Over on CNN.com Bill Schneider wonders if a Republican from a blue state can win the party’s nomination. Social conservatives are already saying that McCain, Romney, and Giuliani aren’t conservative enough, and have promised a fight.
Some social conservatives aren’t buying it. Tony Perkins, head of the Family Research Council, a prominent social conservative group, recently said “I think Giuliani is unacceptable from the outset.”
Giuliani’s response? Let’s talk about the war on terror.
“We learned from Ronald Reagan that the way you achieve peace is through strength, not weakness,” Giuliani told Fox News’ Hannity.
As far as Romney goes, he was governor of Massachusetts, a very blue state.
Recently, letters and debate clips have surfaced showing that Romney supported gay rights and abortion rights in 1994, when he was running against Ted Kennedy.
The Family Research Council’s Perkins also has a problem with Romney. “You know, a lot of things coming out about him that are troubling,” Perkins said.
Romney’s response? I have seen the light — like other converts.
“On abortion, I wasn’t always a Ronald Reagan conservative,” Romney said earlier this month at a conservative convention in Washington. “Neither was Ronald Reagan, by the way.”
Arizona is not a blue state, but in 2000, McCain won blue-state primaries in New Hampshire and Michigan. He denounced Jerry Falwell and Pat Robertson as “agents of intolerance.”
McCain’s response to conservatives who won’t forgive him? He gave the commencement address at Falwell’s college. He’s hired former Bush campaign staffers.
For years we’ve heard that Democrats in the Northeast can’t win the Presidency. Now, apparently Northeast Republicans can’t either. I’m not sure that I buy into this new narrative, but it’s interesting to see it get some play in the media.
Source Schneider, Bill. “Can a blue-state Republican win the ‘08 nod?”. CNN.com. 2/12/07
2 responses so far ↓
When an election cycle starts a full year before the first vote is cast, you find the media fumbling for a narrative. You find articles, like this, which make superficial claims.
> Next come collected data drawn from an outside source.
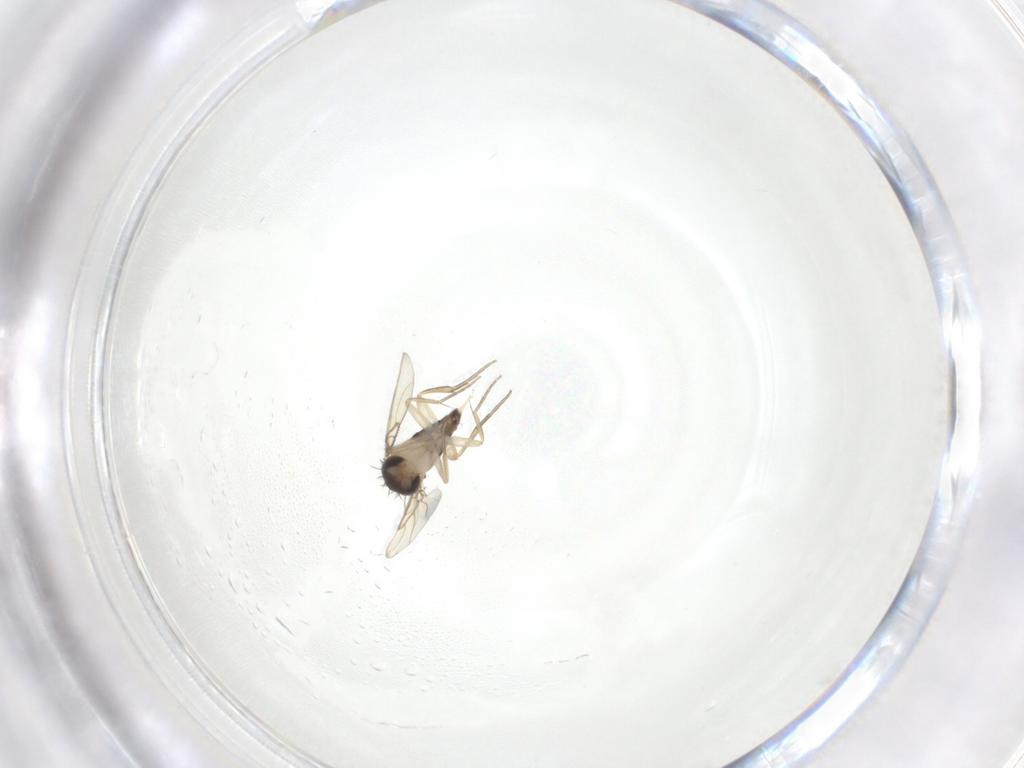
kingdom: Animalia
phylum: Arthropoda
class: Insecta
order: Diptera
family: Phoridae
This is in the same category as the “Obama inexperience” questions, once you spend three seconds thinking about it you realize that he has more foreign policy and national political experience than two of the three Republican frontrunners, even though they have not received similar criticism. The story is not that a Northeast Republican can’t win, the story is the struggle for the soul of the Republican party. If a middle of the road Republican can win, which three of them look in awfully good position to do, it could go along way towards reforming the party’s image in the northeast, if not, the Republican Party may be relegated to a permanent minority for a generation or more.
I’m a social conservative and I’m pleased with the Republican candidates.
I think that you can make the case that the winner of the Republican primary next year will not necessarily be too far to the right of “moderate independents.” Given that the Democrats are leaning to the far left, driving moderates like Warner and Bayh away, the situation is far from bleak as far as I’m concerned.
When Ginsberg and Stevens leave the Supreme Court, I believe that Bush/McCain/Giuliani/Romney will replace them with Scalia/Alito/Thomas/Roberts-types. And Roberts will probably still be the Chief Justice when I die, so I’m comfortable with the belief that justices will stop acting like legislators for the rest of my life.